Echoes of Resilience: Recording Alice In Chains’ ‘Black Gives Way to Blue’

In 2008, when producer Nick Raskulinecz, called me up and asked if I’d be interested in working on an Alice In Chains record, I was beyond thrilled. Being a huge fan of the band, I couldn’t say yes fast enough. The story Nick shared with me about how he got involved with the band, hearing the demo of “Check My Brain” and immediately jumping on board, was just the beginning of an incredible journey.

Dialing in the drum set-Bock 251s for Overheads at 606 Photo: Todd Shuss

We set up shop at Studio 606, while the band wrapped up last-minute pre-production. Meeting the legendary members – Sean Kinney, Mike Inez, and Jerry Cantrell (with his scraggly beard), along with the new vocalist William Duvall – was a surreal experience. As we geared up for drum tracking, the excitement in the room was undeniable.

Mic’ing up Jerry or acoustic guitar overdubs at 606 Photo: Todd Shuss

With the basics laid down – drums, scratch tracks, guitars, and bass – we delved into capturing Jerry Cantrell’s signature guitar sound. We pulled out all of his amps and cabinets and began the mic’ing process. After hours of mic adjustments and blending amps, we knew we were onto something special, between his iconic Les Pauls and the two G&L Rampages named “Porno” and “No War,” we had something!

Jerry Cantrell  adding wah guitar at 606 Photo: Todd Shuss

I’ll never forget the moment Jerry plugged in and started playing. His signature chugging riffs filled the room, and when he turned around with that characteristic surly look, only to break into a smile, I knew we were on the right track.

Jerry Cantrell Digging in on main guitar overdubs at 606 Photo: Todd Shuss

The recording process was long and arduous, but incredibly rewarding. Building a relationship with Jerry, Sean, Mike, and William, a band I’d admired for so long, was a dream come true. As we poured our hearts and souls into the music, there was a poignant sense of starting anew while also honoring the memory of their late bandmate, Layne Staley.

A personal highlight of my life having a birthday break with AIC at 606 Photo: Todd Shuss
Bass break with Mike Inez and his Moonburst at 606 Photo: Todd Shuss

We began recording in early fall at Grohl’s Studio 606 and later moved to Henson Studio B to add final touches – guitars, tablas, vibraphones – and record vocals. It was during one of these emotional vocal sessions, as Jerry started singing the title track “Black Gives Way to Blue,” that I witnessed something truly remarkable.

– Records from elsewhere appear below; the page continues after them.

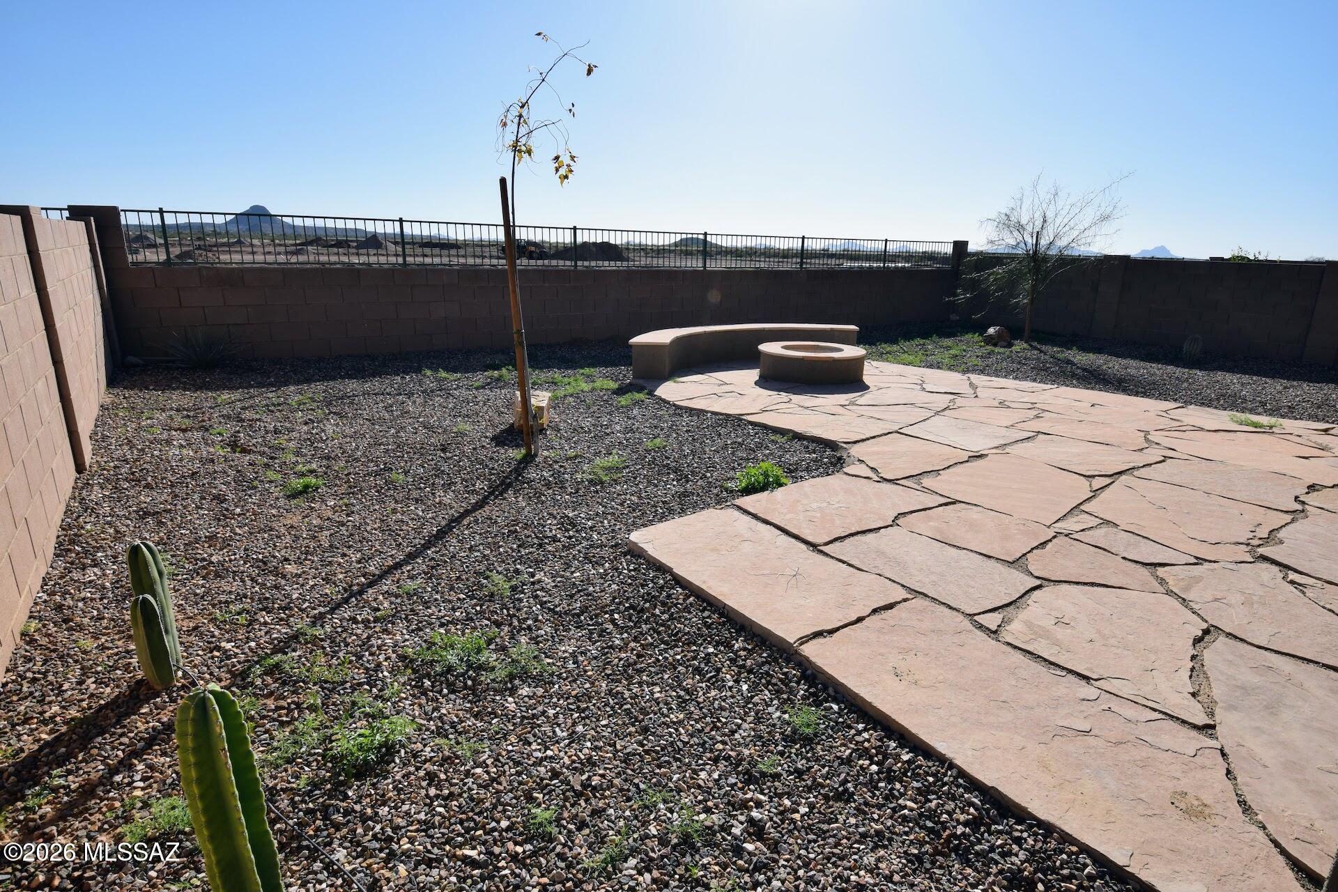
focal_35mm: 18
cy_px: 446
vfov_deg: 67.4
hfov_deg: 90.0
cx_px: 669
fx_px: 669
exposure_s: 1/640
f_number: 13
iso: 400
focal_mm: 12
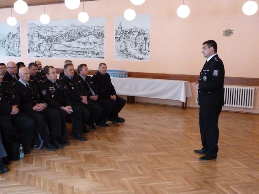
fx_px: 299
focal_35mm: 40
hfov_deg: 46.8
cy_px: 97
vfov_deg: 36.0
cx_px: 130
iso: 800
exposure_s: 1/40
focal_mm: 7.3
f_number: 3.1
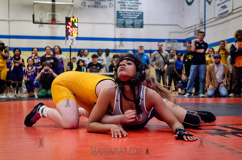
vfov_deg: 23.6
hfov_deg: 35.2
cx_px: 136
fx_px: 381
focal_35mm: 57
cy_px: 104
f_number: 3.2
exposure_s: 1/400
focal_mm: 35
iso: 5000
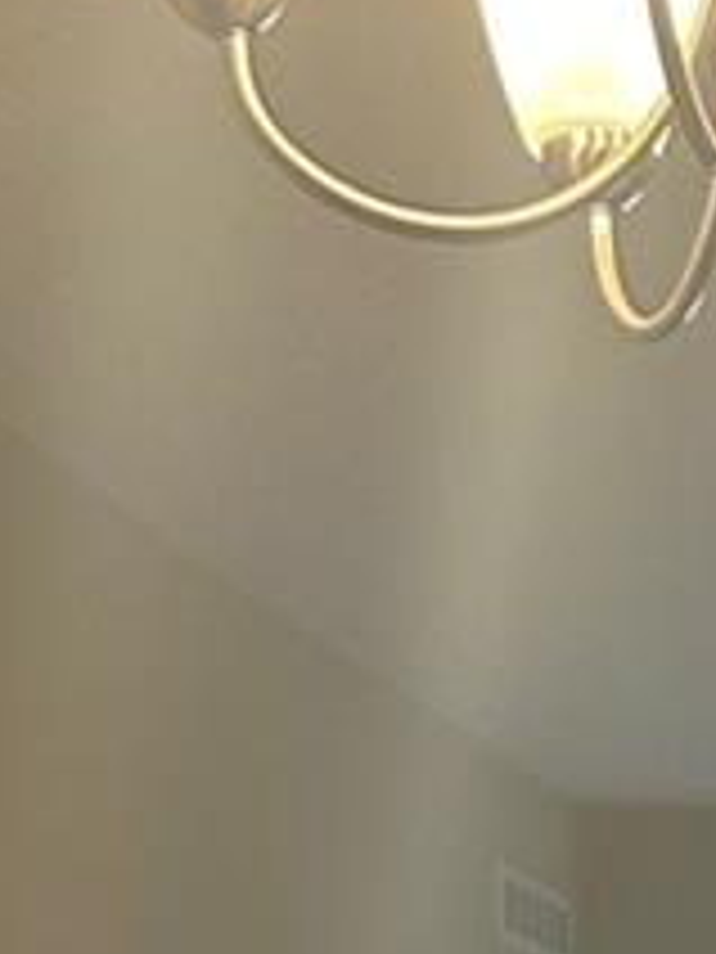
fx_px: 4054
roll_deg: +0.4
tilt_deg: -9.5
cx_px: 1054
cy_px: 2070
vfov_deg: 11.7
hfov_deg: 9.8
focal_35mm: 147
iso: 125
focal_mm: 5.7
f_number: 1.5
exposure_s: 1/120
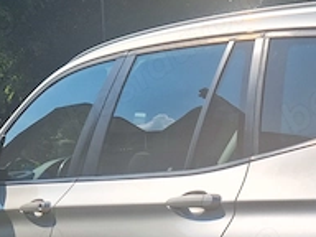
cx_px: 301
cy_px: 326
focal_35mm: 72
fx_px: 657
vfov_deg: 18.7
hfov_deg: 25.9
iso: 50
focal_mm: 5.4
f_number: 1.8
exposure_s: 1/2328
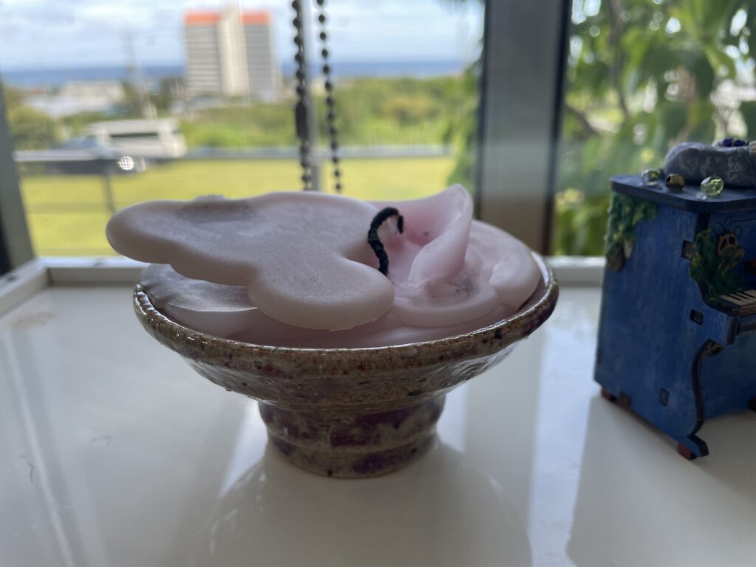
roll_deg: +1.4
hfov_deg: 67.3
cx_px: 378
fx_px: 568
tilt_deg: -19.6
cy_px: 284
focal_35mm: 26
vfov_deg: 53.1
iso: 32
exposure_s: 1/197
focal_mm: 4.2
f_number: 1.6
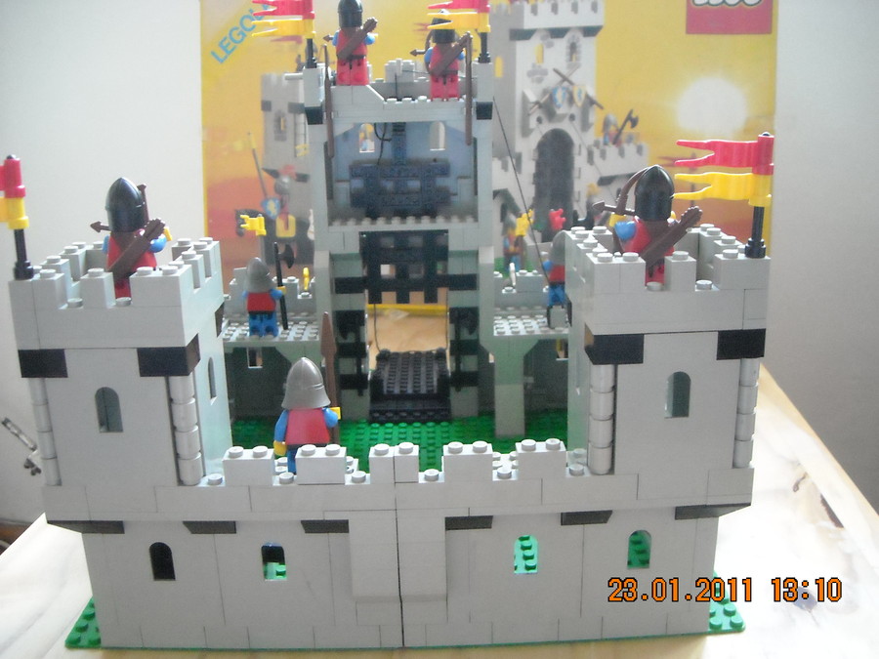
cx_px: 440
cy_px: 330
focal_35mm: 35
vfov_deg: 40.7
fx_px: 889
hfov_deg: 52.6
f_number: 2.8
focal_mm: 5.7
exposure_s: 1/36
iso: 800
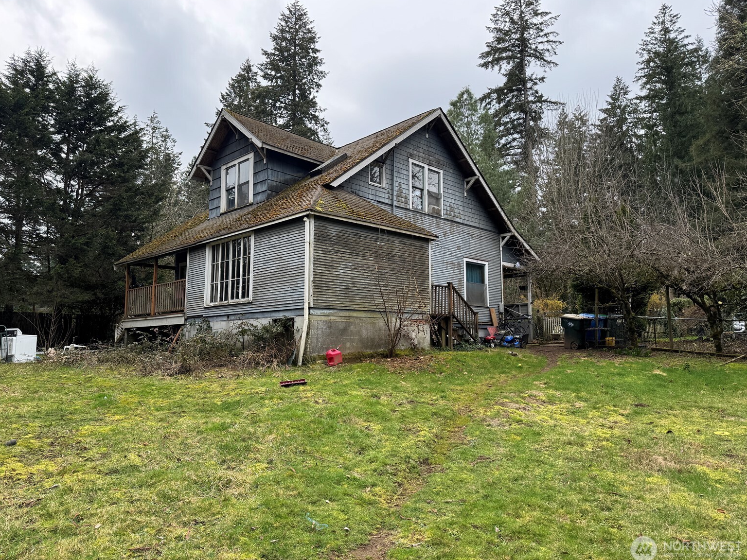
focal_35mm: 25
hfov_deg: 69.4
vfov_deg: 54.9
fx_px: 539
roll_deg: -0.3
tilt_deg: +5.9
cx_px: 368
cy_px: 277
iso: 80
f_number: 1.78
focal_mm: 6.76
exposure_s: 1/1026
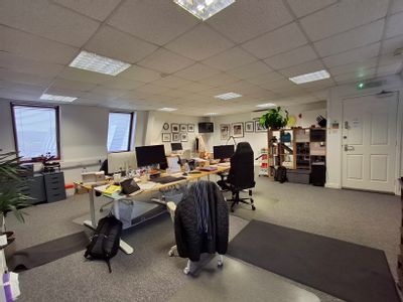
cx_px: 202
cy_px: 151
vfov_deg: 78.1
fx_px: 186
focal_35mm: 16
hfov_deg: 94.5
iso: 100
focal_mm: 1.64
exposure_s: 1/40
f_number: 2.2
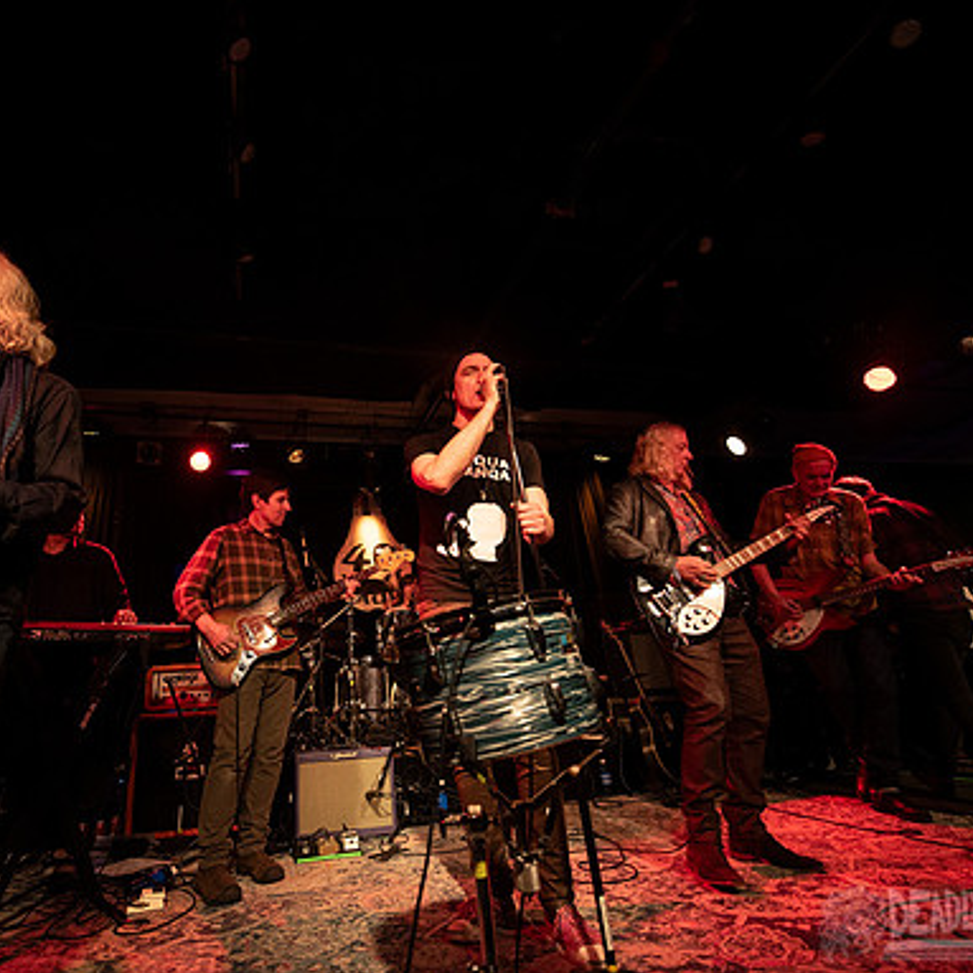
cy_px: 486
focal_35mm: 18
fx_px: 572
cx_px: 384
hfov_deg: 79.7
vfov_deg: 80.7
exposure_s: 1/250
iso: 2000
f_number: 3.2
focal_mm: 14
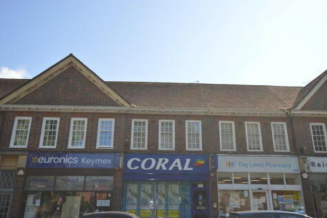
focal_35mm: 30
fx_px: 272
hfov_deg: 61.9
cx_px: 164
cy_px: 109
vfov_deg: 43.6
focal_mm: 20
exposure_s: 1/200
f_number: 8
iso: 100
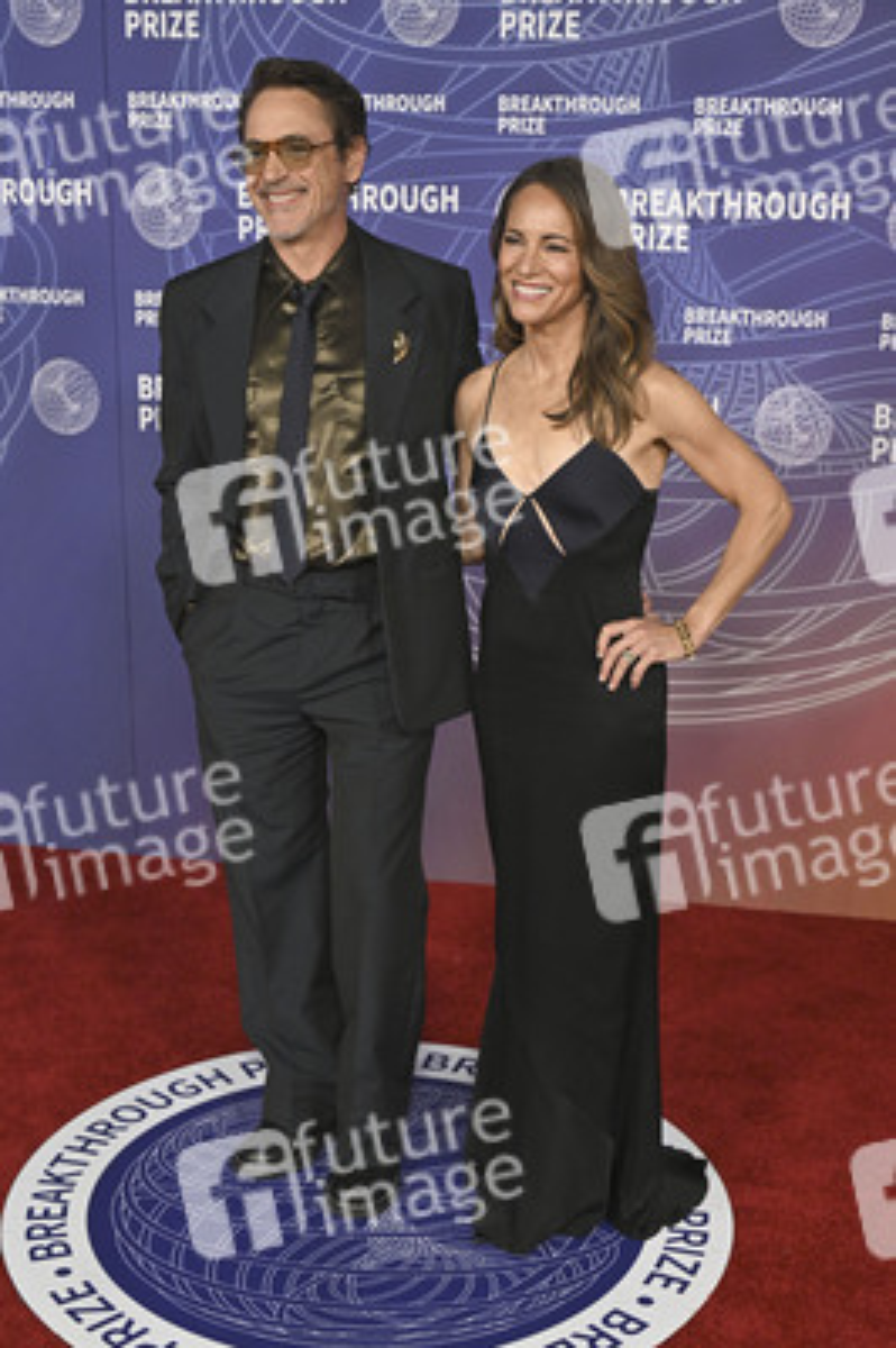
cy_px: 674
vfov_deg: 42.8
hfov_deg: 29.2
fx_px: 1720
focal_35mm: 46
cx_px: 448
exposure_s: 1/320
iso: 2000
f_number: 4
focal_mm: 46
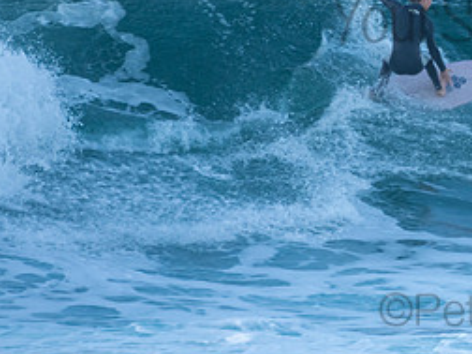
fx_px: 22607
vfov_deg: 0.9
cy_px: -1
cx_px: 524
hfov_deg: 1.2
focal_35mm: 1658
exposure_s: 1/400
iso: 360
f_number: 5.6
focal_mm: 500
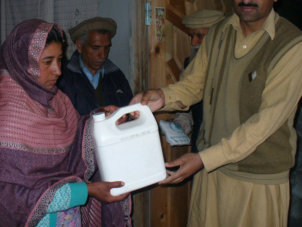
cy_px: 103
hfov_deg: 43.8
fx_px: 375
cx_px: 131
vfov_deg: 33.6
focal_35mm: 43
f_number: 2.8
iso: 100
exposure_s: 1/60
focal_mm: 6.1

Percussion overdubs at Henson Studio B Photo: Todd Shuss
Listening  back. Henson Studio B Photo: Todd Shuss
Me and Raskulinecz really feeling William Duvall’s performance at Henson Studio B Photo: Todd Shuss

Surrounded by Nick and Sean at the console, Jerry’s heartfelt delivery brought tears to our eyes. The raw emotion and personal significance behind every word were undeniable. When Jerry needed a moment to compose himself, it was a powerful reminder of the deep connection to the words being sung about their late friend.

Lightening things up at Henson Studio B Photo: Todd Shuss

The record’s eventual certification as gold in February 2010 was not just a testament to its commercial success but also a confirmation that Alice In Chains had indeed risen from the ashes of tragedy, emerging stronger and more vibrant than ever before. It was an honor to be part of this journey, and I’ll always cherish the memories we created in the studio, crafting music that touched the hearts of fans around the world. Being part of the making of such an important record with such an amazing band, who I would now proudly call my friends, added an extra layer of significance to the experience. The bond forged through the creative process, the shared moments of inspiration, and the mutual respect for each other’s craft have solidified our connection beyond the confines of the studio. Working with Alice In Chains not only enriched my professional career but also enriched my life, leaving an indelible mark.